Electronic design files
..........

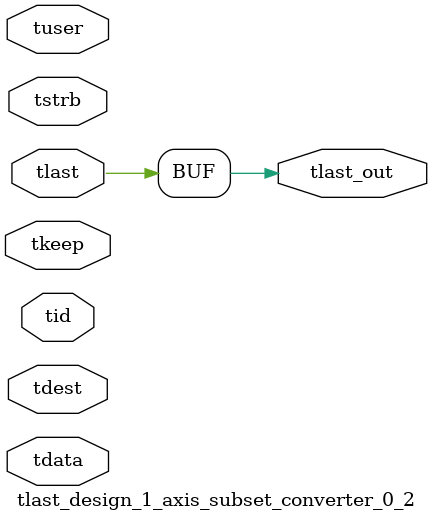
<source format=v>


`timescale 1ps/1ps

module tlast_design_1_axis_subset_converter_0_2 #
(
parameter C_S_AXIS_TID_WIDTH   = 1,
parameter C_S_AXIS_TUSER_WIDTH = 0,
parameter C_S_AXIS_TDATA_WIDTH = 0,
parameter C_S_AXIS_TDEST_WIDTH = 0
)
(
input  [(C_S_AXIS_TID_WIDTH   == 0 ? 1 : C_S_AXIS_TID_WIDTH)-1:0       ] tid,
input  [(C_S_AXIS_TDATA_WIDTH == 0 ? 1 : C_S_AXIS_TDATA_WIDTH)-1:0     ] tdata,
input  [(C_S_AXIS_TUSER_WIDTH == 0 ? 1 : C_S_AXIS_TUSER_WIDTH)-1:0     ] tuser,
input  [(C_S_AXIS_TDEST_WIDTH == 0 ? 1 : C_S_AXIS_TDEST_WIDTH)-1:0     ] tdest,
input  [(C_S_AXIS_TDATA_WIDTH/8)-1:0 ] tkeep,
input  [(C_S_AXIS_TDATA_WIDTH/8)-1:0 ] tstrb,
input  [0:0]                                                             tlast,
output                                                                   tlast_out
);

assign tlast_out = {tlast};

endmodule


</source>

..........

> How to complete this task
For each line in the data that contains the string "parameter", give a copy of that line.

> Result
parameter C_S_AXIS_TID_WIDTH   = 1,
parameter C_S_AXIS_TUSER_WIDTH = 0,
parameter C_S_AXIS_TDATA_WIDTH = 0,
parameter C_S_AXIS_TDEST_WIDTH = 0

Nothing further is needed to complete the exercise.